Otra prueba de la búsqueda de la simpleza es Cantina del tigre. Su nombre establece ya un espacio relajado y con sabores muy propios. Alcanzó el puesto 76.
Y 70 puestos arriba en el ranking, Maito ha simplificado también su propuesta, sin sacrificar sabores y creatividad. “Trabajamos de repente de cara, a qué es lo que buscaría un crítico gastronómico o un periodista y nos olvidamos un poco de nuestros clientes habituales que venían más seguido, buscando una comida más confortante más casera y no necesariamente la súper experiencia”, dijo el chef Castrellón en una entrevista a La Estrella de Panamá, sobre el planteamiento de su menú al ir escalando en los listados. Sus propuestas cambiaron tras la pandemia. “La carta de hoy en día es muy autóctona. Volvimos a nuestra base de sabores criollos, panameños, a unos platos más llenos de sabor más pensados para que el cliente lo pudiese repetir tres veces en una semana y enamorarse de él. Incluso los reflejamos en el menú degustación porque entendimos que el en él no teníamos que perder esa identidad, sino mantener nuestro hilo conductor”, dijo en aquella entrevista.

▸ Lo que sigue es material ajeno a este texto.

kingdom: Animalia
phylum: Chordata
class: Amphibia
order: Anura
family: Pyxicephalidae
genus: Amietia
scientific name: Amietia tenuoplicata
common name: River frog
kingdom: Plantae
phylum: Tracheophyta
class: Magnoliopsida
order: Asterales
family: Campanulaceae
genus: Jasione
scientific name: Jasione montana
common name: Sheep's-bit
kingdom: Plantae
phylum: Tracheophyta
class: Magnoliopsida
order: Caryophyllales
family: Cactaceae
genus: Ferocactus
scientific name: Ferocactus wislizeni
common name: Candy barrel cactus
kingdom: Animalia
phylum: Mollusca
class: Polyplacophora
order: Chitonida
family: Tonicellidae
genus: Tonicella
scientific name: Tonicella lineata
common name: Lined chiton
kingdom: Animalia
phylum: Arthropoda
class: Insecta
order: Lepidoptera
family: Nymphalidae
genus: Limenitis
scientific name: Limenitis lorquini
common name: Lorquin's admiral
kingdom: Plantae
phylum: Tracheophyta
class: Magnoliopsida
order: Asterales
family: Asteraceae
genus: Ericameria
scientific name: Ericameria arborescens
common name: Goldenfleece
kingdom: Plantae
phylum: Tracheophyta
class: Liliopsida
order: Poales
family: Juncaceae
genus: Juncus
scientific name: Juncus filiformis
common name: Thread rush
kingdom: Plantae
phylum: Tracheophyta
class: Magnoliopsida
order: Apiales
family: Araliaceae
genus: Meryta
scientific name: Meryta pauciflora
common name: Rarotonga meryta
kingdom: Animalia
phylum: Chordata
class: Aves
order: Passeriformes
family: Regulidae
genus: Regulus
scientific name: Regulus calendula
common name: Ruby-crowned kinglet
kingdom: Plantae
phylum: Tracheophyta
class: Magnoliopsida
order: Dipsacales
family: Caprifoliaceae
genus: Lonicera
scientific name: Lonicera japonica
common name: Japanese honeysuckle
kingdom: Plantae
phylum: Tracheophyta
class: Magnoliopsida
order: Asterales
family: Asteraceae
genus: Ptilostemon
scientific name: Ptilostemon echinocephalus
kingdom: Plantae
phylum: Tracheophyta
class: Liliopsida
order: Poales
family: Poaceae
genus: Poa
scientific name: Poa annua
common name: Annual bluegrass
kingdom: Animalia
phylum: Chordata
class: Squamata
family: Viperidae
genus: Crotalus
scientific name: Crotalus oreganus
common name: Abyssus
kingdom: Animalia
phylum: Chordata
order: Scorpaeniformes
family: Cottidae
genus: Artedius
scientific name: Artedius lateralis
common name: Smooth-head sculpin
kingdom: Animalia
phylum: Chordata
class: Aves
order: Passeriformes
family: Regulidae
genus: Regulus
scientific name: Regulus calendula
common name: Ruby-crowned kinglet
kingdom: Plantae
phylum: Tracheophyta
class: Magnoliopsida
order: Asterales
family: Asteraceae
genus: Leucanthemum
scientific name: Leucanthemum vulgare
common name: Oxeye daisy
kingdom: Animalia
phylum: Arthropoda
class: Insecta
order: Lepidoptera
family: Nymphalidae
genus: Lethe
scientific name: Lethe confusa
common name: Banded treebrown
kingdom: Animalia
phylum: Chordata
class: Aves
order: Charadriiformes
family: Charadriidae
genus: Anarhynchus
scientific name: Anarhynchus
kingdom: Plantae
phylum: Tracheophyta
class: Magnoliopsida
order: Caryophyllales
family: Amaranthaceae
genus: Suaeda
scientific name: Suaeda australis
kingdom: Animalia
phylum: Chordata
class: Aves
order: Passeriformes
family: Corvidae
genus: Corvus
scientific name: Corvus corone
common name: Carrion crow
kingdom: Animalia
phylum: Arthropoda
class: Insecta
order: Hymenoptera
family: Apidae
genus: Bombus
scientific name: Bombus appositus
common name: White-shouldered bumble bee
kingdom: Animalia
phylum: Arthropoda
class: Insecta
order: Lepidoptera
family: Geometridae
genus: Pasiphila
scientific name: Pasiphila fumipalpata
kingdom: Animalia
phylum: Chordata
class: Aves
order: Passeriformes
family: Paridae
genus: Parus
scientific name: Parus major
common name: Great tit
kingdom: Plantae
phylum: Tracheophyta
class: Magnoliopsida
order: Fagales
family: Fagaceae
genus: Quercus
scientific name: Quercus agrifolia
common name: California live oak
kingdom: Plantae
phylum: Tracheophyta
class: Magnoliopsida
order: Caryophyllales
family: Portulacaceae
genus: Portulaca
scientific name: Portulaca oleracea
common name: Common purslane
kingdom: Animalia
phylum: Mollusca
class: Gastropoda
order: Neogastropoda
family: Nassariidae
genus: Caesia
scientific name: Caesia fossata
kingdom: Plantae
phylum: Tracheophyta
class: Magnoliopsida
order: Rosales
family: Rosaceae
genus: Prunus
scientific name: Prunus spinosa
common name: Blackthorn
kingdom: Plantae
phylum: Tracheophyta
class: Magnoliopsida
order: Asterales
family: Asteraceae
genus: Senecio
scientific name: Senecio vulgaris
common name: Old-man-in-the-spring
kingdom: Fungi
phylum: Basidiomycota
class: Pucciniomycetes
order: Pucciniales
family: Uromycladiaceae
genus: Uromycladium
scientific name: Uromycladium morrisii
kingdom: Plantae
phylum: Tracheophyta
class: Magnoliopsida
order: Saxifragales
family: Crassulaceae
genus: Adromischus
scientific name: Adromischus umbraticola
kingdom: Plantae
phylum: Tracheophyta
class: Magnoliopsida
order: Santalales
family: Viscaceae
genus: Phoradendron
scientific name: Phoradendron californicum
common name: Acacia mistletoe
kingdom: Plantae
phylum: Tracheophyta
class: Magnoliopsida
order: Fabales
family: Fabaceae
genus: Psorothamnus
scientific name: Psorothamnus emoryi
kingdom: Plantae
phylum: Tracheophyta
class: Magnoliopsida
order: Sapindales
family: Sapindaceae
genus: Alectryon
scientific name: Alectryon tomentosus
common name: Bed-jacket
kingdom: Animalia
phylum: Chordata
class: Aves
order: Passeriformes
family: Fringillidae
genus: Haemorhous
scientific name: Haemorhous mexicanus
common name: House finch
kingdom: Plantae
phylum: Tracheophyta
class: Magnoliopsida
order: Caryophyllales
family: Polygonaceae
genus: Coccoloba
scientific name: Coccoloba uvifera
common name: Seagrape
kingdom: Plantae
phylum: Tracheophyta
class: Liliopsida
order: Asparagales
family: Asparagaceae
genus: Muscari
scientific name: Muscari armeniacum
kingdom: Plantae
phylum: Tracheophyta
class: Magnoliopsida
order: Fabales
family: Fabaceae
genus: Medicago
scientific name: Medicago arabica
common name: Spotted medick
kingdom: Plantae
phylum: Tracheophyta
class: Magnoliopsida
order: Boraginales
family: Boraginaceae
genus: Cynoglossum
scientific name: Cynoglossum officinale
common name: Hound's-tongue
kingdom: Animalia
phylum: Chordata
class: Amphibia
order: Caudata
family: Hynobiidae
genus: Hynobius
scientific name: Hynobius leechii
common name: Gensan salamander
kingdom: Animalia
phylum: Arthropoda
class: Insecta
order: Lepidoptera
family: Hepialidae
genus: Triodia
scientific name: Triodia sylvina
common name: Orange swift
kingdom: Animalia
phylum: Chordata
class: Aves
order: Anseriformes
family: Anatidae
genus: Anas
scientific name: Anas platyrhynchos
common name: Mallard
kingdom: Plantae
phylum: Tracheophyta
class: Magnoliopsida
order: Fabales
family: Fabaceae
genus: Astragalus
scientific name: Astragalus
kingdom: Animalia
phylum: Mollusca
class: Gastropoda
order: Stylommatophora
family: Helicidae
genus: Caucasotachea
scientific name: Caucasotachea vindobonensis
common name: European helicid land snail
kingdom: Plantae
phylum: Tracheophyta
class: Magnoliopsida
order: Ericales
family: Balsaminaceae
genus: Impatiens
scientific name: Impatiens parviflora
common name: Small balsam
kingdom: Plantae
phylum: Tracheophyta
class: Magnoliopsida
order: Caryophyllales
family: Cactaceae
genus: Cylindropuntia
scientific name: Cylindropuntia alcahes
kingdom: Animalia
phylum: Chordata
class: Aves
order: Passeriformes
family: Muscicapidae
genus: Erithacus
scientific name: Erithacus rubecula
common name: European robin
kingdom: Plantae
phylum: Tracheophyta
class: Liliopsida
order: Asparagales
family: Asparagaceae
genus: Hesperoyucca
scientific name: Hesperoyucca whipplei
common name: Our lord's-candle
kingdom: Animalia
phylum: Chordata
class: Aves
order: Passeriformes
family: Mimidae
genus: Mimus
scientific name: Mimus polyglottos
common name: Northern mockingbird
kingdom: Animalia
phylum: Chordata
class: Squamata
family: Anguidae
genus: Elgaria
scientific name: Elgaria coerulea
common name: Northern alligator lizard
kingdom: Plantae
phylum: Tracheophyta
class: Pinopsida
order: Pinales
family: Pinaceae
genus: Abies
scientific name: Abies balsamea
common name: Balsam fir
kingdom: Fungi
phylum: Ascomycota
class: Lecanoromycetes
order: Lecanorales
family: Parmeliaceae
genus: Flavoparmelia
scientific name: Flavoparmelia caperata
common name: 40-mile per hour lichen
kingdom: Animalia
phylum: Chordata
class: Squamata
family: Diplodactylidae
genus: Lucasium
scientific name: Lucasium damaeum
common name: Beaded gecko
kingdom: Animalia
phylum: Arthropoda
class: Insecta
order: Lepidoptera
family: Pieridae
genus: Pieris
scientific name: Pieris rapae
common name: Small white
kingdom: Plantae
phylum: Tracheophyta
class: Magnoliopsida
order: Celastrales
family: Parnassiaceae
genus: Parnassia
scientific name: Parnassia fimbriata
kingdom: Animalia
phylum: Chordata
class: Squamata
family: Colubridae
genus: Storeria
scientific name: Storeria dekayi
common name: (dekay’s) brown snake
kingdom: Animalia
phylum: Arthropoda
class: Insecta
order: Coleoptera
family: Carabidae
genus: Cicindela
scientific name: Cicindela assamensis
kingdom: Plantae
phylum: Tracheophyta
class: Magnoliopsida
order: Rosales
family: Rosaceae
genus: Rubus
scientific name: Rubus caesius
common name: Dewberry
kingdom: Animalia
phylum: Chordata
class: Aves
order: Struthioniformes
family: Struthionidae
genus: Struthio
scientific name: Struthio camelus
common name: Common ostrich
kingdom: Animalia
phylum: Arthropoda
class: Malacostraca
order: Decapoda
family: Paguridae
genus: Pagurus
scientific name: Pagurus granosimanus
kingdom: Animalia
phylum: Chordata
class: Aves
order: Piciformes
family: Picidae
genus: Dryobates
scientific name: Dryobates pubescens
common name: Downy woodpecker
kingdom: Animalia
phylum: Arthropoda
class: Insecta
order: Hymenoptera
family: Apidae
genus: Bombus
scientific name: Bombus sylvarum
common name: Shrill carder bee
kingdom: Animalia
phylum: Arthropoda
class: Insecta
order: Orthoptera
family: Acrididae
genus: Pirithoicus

Mantener un restaurante exitoso requiere de un gran esfuerzo y mucha planificación. Quienes han visto la serie de Netflix 'Table Chef' ha podido percatarse de que no basta con una brillante idea. Muchos de estos restaurantes han tambaleado ante problemas tanto internos como externos o una falta de alineamiento entre la visión del cocinero y de sus comensales. Lo único que es inamovible es que la única constante es el cambio. Los manteles se guardarán. De repente más adelante, vuelven a cubrir nuestras mesas.